Document segment →
....
Performance of Different Type of Road Surfaces

These different road surface types perform differently under traffic, and require different type, level and extent of maintenance in each case to provide the pertinent needed level of serviceability. Thus, natural soil generally has low resistance to abrasion and deformation. Granular surfaces perform better in this regard; however, under the shearing forces exerted by medium to high speed traffic, with or without aggravation by climatic effects, loosening of the surface and dislodgement of particles takes place, with consequent development of ruts and potholes. Development of corrugations or waviness along the road at more or less regular intervals is another phenomenon exhibited by this type of roads. Gravel roads suffer from raveling and material loss. These types of roads can present the problem of dust to varying degress, particularly in dry weather.

In wet weather, problems of stability and traffic worthiness may also be encountered, needing good drainage, subgrade treatment and preferably a bituminous surfacing.

Factors influencing pavement maintenance needs are summarized schematically.

Philosophy of Road Maintenance- Some Important Imperatives

To ensure satisfactory service and serviceability levels, it is essential that the maintenance measures be:

a.adequate for the type of road surface and traffic it is required to cater to, and

b.well-planned and timely.

Effective maintenance management also calls for minimal adequate resources in terms of:

a.Finances

b.Trained personnel and appropriate equipment.

c.A need and performance evaluation system.

The Twenty Year Road Development Plan (1981-2001) points to the necessity to ‘have a review of the present policy of new construction at the cost of the maintenance of existing roads’ and emphasizes that ‘maintenance of existing assts must receive the first priority’, ‘funds for maintenance should be equal to the technical requirements as per accepted norms’ and that ‘assessment of maintenance needs be done on scientific lines’. The instructions for implementation of RLEGP³ also bring out that ‘presently the maintenance management is very poor or does not exist at all.. this cannot

be neglected any more. The assets created out of substantial investments should be maintained for meeting the traffic needs of the villages’, and indicates some of the important essentials in this regard.
....
Information shown →
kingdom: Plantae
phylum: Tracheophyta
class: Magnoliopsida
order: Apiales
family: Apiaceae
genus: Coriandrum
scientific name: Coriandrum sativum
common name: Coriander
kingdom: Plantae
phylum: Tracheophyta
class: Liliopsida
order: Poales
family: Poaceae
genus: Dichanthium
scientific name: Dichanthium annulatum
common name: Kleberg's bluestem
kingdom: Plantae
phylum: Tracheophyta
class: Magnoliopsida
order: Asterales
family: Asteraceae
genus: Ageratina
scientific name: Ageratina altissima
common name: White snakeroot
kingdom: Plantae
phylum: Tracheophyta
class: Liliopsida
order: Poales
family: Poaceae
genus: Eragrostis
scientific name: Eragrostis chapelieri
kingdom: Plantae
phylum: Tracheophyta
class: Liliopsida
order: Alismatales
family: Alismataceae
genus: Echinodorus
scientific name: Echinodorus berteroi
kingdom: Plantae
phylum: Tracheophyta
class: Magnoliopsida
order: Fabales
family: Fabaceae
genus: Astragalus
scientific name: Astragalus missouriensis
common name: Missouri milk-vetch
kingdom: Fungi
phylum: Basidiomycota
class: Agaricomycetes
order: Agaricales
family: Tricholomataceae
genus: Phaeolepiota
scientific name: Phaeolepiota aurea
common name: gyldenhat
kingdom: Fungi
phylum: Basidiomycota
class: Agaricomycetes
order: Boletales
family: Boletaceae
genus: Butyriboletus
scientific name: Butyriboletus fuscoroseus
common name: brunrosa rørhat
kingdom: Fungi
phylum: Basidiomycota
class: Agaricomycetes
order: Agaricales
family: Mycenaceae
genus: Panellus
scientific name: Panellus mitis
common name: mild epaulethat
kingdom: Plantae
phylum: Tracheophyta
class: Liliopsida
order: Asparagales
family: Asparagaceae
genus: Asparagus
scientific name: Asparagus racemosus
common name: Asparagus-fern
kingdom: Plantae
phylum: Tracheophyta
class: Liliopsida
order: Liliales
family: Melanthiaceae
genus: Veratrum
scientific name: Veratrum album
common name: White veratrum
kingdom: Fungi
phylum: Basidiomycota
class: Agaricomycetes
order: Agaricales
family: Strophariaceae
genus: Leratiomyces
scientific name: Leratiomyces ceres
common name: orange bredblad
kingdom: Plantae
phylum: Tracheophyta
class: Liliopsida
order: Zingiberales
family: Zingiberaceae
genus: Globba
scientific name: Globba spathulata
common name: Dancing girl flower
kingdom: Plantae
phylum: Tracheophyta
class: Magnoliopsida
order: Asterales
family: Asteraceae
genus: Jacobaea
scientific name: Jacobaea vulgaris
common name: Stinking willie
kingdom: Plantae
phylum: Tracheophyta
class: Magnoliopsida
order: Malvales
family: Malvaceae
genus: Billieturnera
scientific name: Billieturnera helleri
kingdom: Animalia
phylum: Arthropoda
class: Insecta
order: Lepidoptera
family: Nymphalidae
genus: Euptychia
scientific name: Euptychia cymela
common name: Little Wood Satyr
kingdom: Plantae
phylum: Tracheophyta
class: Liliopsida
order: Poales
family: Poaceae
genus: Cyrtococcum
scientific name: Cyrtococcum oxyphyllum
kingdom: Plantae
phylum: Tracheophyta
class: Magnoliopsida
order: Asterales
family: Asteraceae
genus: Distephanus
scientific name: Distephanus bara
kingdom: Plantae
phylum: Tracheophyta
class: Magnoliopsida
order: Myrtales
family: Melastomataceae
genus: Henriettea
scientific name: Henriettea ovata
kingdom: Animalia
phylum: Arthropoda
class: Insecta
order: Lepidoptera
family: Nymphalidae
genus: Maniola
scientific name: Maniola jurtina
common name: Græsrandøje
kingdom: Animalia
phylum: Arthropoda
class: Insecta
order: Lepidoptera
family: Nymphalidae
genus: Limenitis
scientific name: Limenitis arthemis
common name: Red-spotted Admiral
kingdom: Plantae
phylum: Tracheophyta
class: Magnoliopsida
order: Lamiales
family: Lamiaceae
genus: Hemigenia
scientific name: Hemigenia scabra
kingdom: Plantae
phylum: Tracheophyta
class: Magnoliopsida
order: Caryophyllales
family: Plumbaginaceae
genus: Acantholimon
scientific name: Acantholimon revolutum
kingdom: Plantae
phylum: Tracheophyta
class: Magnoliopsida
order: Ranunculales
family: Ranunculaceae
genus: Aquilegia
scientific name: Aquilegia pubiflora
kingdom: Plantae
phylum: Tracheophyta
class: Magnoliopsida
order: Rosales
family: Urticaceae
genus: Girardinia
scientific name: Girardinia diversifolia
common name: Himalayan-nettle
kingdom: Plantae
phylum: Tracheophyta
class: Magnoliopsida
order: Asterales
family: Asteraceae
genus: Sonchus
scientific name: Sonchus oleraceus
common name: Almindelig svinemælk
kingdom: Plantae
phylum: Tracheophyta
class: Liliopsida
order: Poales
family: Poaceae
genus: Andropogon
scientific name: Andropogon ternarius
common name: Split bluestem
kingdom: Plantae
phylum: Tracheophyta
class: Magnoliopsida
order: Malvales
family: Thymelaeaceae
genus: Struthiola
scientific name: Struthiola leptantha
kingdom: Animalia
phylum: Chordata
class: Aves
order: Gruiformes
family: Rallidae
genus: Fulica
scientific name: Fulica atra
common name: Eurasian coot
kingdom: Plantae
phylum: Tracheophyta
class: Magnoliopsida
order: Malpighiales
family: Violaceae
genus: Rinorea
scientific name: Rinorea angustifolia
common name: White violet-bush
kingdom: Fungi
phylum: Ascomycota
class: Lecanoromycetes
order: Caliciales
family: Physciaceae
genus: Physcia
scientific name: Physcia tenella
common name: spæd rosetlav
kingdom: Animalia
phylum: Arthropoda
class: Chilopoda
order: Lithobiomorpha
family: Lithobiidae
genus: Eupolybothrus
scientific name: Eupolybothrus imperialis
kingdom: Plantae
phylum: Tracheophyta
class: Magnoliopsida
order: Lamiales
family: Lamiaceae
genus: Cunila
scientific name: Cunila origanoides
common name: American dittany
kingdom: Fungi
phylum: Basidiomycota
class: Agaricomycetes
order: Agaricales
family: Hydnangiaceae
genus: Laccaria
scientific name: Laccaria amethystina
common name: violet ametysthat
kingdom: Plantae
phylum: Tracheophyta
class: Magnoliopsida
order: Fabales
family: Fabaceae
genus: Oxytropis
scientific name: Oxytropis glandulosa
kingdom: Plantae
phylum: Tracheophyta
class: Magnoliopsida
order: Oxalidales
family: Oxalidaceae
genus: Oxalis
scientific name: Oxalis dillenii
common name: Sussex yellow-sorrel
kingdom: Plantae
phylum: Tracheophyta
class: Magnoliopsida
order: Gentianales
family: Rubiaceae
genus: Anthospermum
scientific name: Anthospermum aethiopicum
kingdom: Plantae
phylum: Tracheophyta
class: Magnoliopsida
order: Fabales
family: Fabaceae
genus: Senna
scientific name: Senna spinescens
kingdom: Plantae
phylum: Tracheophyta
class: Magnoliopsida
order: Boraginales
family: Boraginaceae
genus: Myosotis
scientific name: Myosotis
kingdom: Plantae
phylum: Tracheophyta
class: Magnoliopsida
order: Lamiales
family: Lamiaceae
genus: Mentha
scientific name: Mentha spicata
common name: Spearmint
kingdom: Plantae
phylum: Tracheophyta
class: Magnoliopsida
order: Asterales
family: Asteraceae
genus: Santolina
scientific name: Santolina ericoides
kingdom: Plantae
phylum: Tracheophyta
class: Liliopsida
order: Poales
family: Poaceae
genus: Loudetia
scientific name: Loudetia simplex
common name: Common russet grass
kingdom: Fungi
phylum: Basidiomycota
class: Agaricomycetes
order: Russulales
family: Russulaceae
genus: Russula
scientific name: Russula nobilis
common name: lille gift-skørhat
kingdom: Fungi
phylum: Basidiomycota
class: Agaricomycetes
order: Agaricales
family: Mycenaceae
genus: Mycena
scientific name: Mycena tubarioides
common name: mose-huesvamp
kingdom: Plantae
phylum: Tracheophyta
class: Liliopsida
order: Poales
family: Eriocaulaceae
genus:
....
Tasks to complete →
(a) Name every resource that the road maintenance text says effective maintenance management needs.
(b) Carry the road maintenance text forward from its final sentence.

The answers →
(a) Finances; trained personnel and appropriate equipment; a need and performance evaluation system.

(b)
Some other very important aspects, which need specially to be highlighted while formulating any system for road maintenance, are:

  • From consideration of serviceability to the user, a satisfactory road surface, with regard to riding quality, skid resistance and drainage is functionally the most important single factor.
  • Functional adequacy is, however, a surface phenomenon, only so long as the total pavement crust is structurally adequate for the intended traffic loads and volumes. A structurally inadequate pavement cannot remain functionally adequate for long, because of overstressing and deformations originating at the foundation level. Structural adequacy of the road is thus a pre-requisite for effective and economical maintenance.
  • Timely and adequate maintenance is perhaps the simplest way of economizing on maintenance. Delayed or inadequate maintenance generates faster maintenances needs, and is a drain on funds. There is an optimum time and amount of maintenance for any set of conditions and it should be attempted to achieve that optimum for effective and economic implementation.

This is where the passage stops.